> [Problem]:
Reproduce the material below, swapping "makeup brushes" for "cosmetic brushes" wherever it occurs and changing nothing else. Leave the pictures out.
☆ ☆ ☆
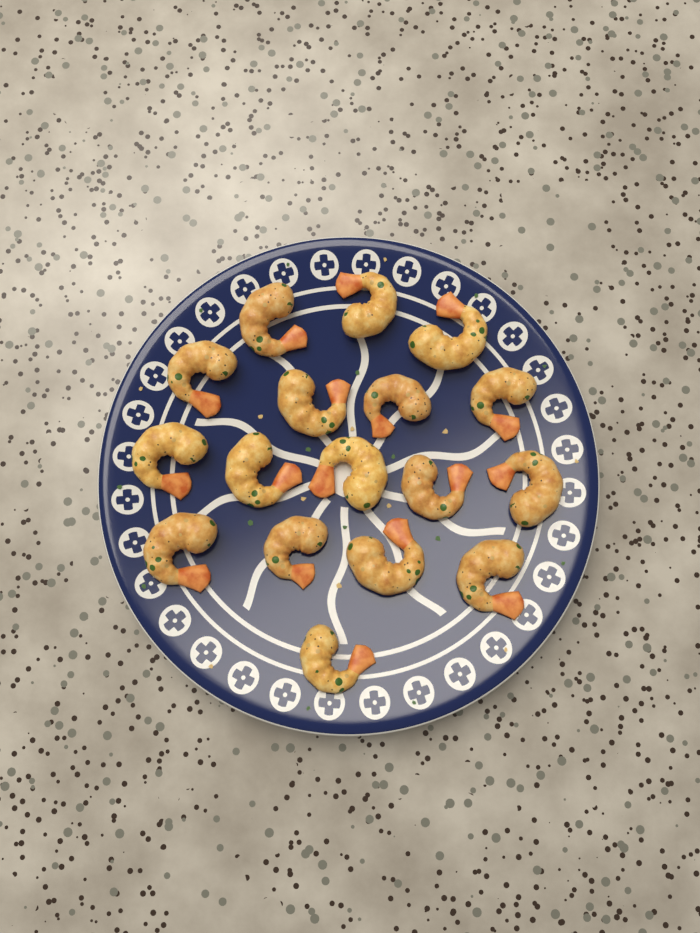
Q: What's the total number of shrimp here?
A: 17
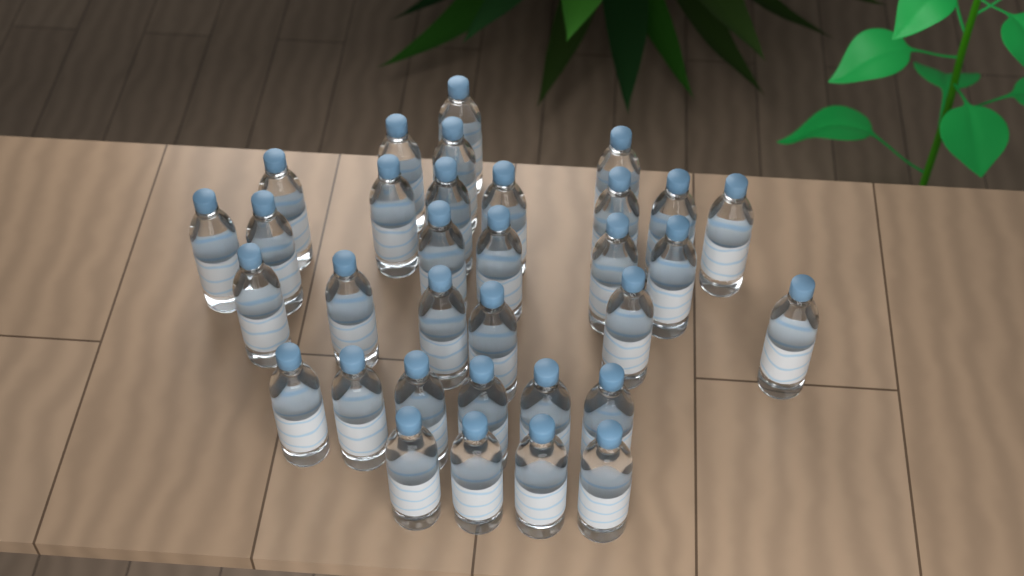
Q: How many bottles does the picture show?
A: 33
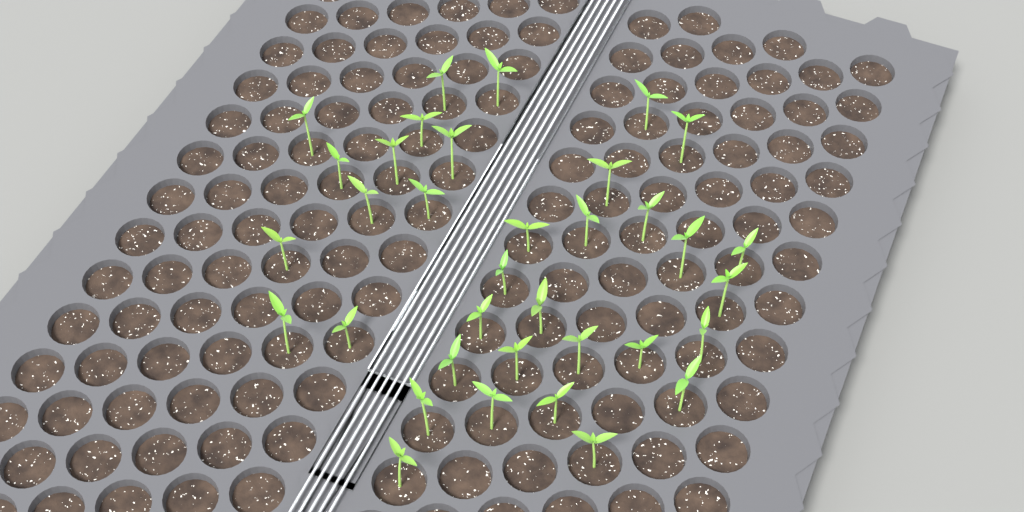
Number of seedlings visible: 35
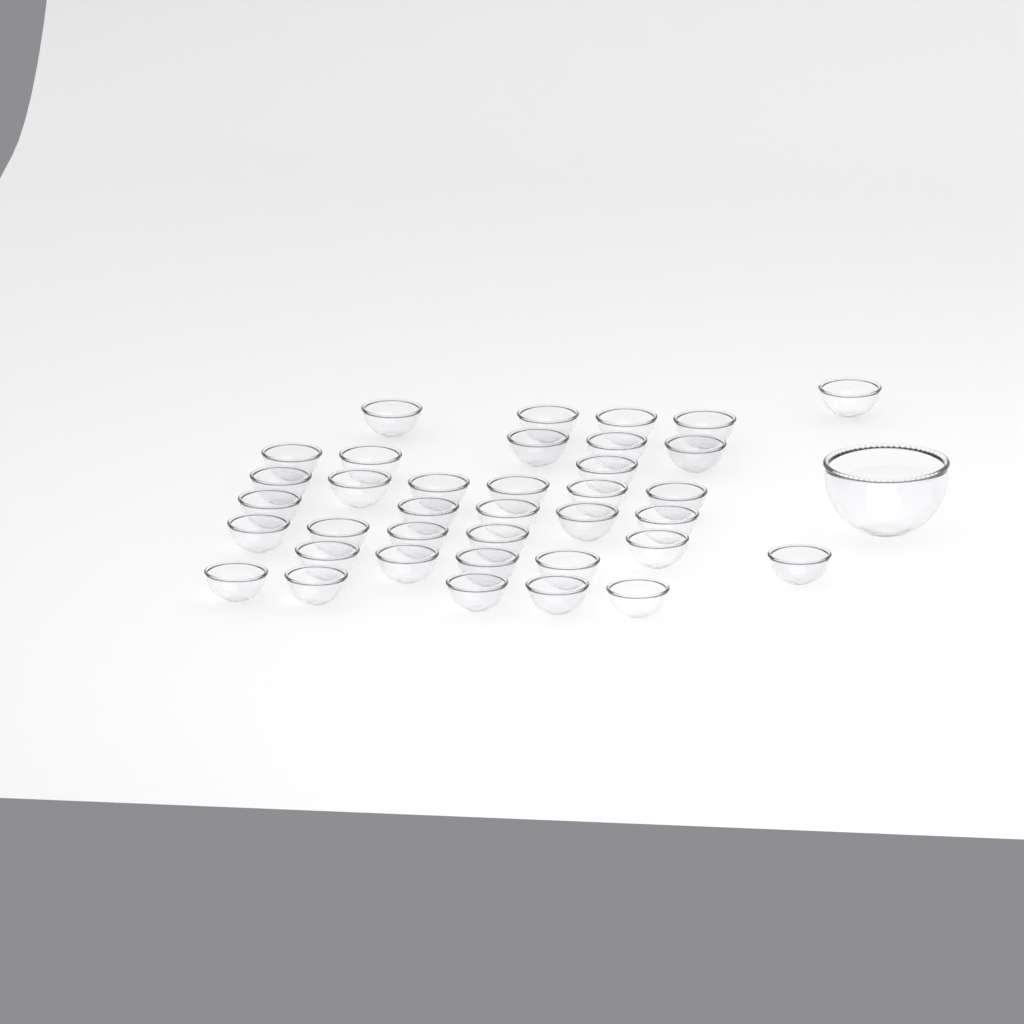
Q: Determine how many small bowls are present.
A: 37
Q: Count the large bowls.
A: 1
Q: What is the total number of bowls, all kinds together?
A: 38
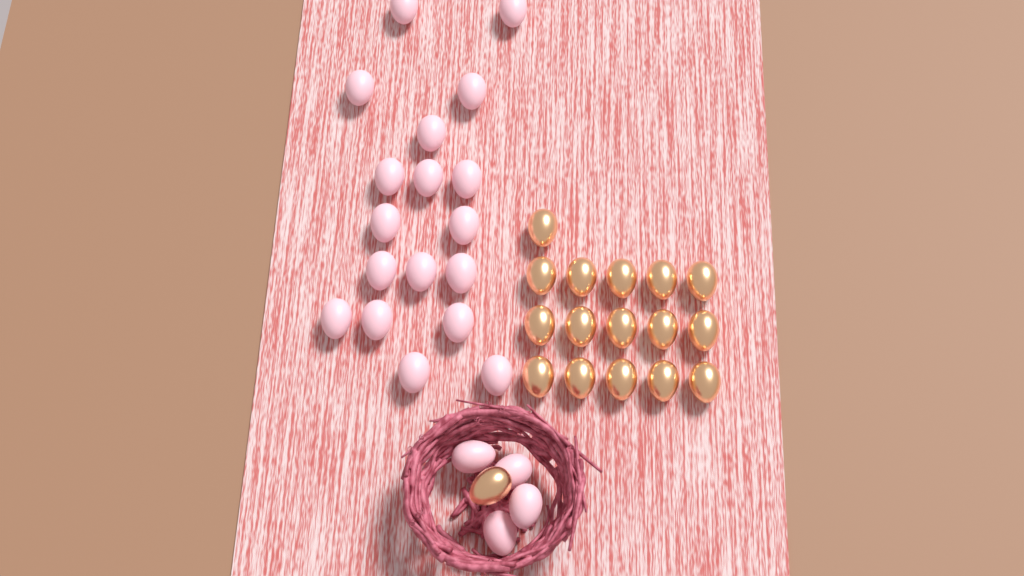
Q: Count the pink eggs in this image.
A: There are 22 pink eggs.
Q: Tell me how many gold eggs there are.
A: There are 17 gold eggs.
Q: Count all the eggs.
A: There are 39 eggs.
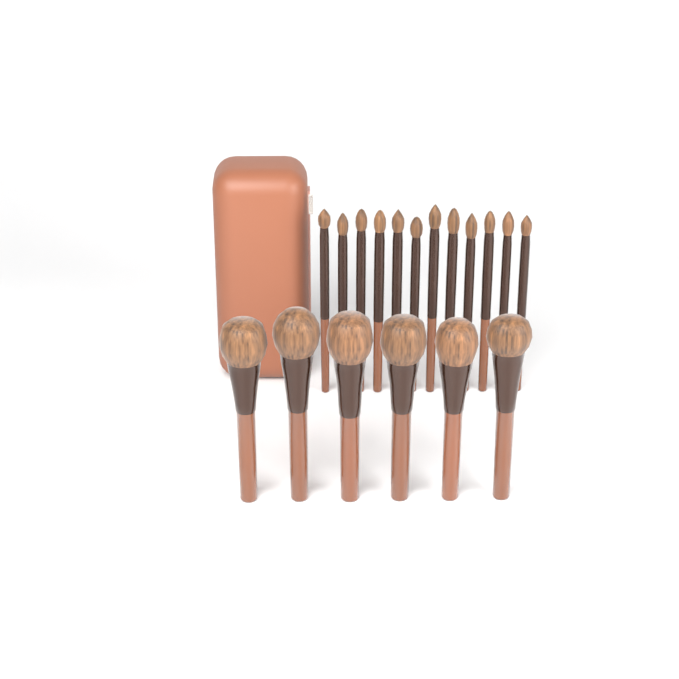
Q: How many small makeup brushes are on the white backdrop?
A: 12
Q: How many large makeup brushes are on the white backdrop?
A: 6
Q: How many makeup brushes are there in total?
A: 18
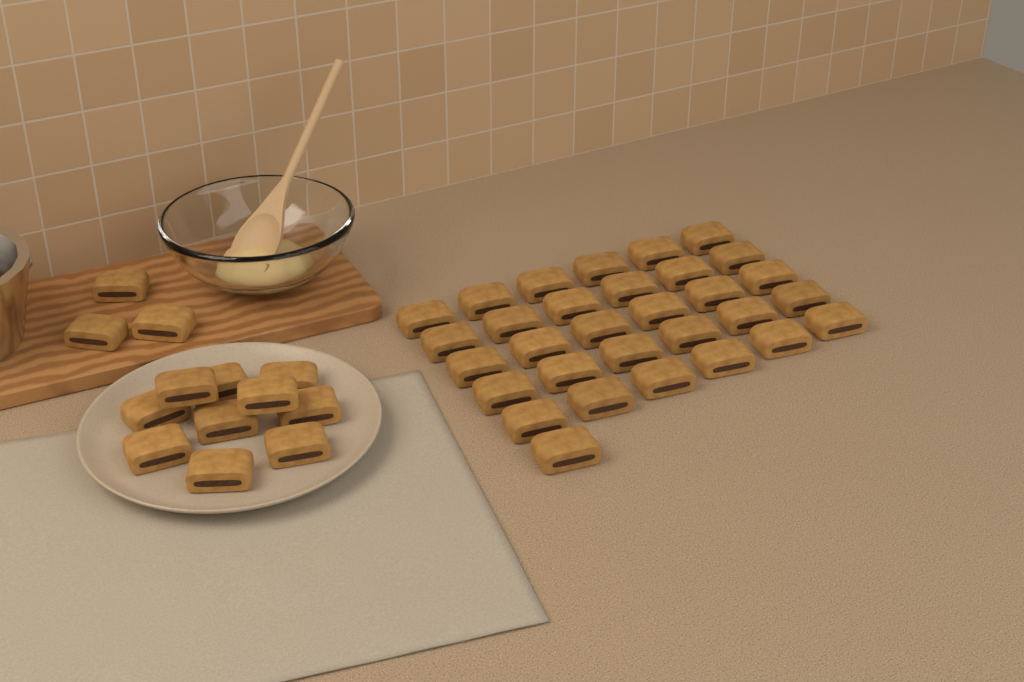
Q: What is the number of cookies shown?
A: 44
☆ ☆ ☆
> [Exercise solution]:
Q: What's the total number of shrimp here?
A: 17
Q: How many bottles does the picture show?
A: 33
Number of seedlings visible: 35
Q: Determine how many small bowls are present.
A: 37
Q: Count the large bowls.
A: 1
Q: What is the total number of bowls, all kinds together?
A: 38
Q: Count the pink eggs in this image.
A: There are 22 pink eggs.
Q: Tell me how many gold eggs there are.
A: There are 17 gold eggs.
Q: Count all the eggs.
A: There are 39 eggs.
Q: How many small cosmetic brushes are on the white backdrop?
A: 12
Q: How many large cosmetic brushes are on the white backdrop?
A: 6
Q: How many cosmetic brushes are there in total?
A: 18
Q: What is the number of cookies shown?
A: 44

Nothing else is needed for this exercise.